• **DATA FOR ANALYSIS**:
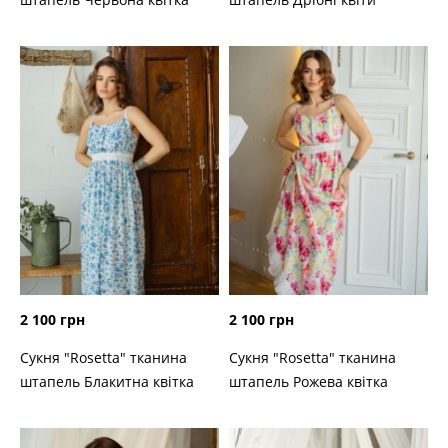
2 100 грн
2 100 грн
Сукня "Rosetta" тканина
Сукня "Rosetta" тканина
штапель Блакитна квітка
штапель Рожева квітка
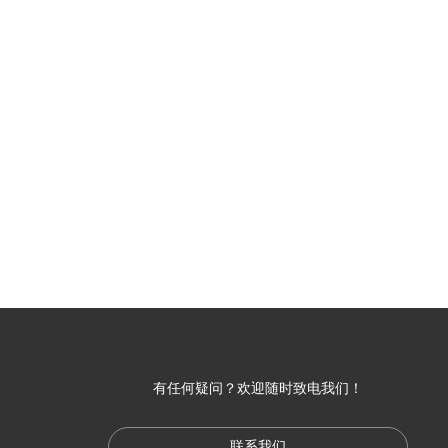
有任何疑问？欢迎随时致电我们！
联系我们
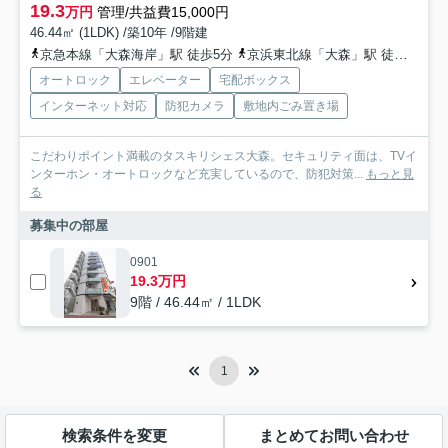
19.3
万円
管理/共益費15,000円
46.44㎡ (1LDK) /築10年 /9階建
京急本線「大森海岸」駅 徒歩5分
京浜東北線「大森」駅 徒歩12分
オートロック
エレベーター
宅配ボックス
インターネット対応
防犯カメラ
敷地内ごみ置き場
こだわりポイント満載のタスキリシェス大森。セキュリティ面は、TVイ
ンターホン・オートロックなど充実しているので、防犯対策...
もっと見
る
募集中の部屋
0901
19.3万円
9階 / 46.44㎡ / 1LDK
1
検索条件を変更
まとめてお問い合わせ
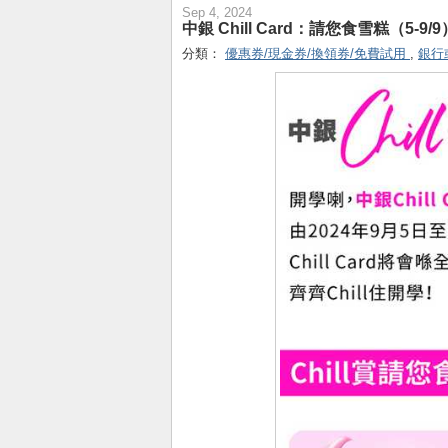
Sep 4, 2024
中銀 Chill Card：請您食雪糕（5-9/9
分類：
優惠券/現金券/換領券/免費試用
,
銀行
---
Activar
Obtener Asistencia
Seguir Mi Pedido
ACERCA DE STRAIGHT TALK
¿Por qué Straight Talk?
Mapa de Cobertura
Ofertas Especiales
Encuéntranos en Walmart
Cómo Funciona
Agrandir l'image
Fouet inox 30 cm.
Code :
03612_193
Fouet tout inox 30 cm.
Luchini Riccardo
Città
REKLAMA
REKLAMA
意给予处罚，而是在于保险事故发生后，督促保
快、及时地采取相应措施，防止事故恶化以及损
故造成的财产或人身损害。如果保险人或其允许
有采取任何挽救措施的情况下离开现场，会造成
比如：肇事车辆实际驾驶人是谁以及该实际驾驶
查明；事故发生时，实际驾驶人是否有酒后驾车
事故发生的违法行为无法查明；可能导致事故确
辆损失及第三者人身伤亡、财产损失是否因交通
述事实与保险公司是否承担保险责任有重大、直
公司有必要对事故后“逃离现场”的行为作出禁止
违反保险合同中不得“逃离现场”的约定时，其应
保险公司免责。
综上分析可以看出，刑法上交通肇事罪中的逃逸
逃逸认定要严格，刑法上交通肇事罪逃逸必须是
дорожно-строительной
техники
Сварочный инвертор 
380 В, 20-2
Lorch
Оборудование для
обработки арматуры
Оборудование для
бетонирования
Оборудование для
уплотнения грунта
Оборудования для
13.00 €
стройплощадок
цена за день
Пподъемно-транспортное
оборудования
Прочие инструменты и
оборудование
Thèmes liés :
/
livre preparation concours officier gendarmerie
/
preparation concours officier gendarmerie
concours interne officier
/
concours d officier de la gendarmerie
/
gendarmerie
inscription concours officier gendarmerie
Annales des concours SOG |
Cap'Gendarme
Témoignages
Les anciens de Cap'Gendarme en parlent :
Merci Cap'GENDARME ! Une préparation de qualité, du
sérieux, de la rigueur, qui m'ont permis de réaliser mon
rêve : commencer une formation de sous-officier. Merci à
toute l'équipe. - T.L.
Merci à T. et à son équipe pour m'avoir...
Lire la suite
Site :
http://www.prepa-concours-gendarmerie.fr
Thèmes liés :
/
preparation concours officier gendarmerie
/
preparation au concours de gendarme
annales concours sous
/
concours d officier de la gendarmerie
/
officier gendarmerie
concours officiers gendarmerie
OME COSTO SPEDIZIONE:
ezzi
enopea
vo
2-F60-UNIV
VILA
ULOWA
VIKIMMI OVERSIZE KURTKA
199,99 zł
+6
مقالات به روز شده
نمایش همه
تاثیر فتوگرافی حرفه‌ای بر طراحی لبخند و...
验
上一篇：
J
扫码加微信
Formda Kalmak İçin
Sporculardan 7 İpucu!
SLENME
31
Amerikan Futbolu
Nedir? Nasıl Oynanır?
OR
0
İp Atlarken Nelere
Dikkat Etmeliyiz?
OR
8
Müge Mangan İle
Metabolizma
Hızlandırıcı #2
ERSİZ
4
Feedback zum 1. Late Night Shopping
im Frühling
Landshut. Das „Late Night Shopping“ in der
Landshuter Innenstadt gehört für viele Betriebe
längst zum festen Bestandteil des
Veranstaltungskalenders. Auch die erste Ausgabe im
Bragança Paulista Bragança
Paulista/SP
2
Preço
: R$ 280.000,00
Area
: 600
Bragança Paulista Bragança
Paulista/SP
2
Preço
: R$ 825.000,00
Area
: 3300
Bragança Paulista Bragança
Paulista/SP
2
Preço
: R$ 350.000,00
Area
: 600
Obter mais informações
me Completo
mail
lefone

• **EXERCISE INSTRUCTIONS**:
From the lines above, pull out each one that contains the string "逃离现场", and copy it in full.

• **RESPONSE TO THIS TASK**:
公司有必要对事故后“逃离现场”的行为作出禁止
违反保险合同中不得“逃离现场”的约定时，其应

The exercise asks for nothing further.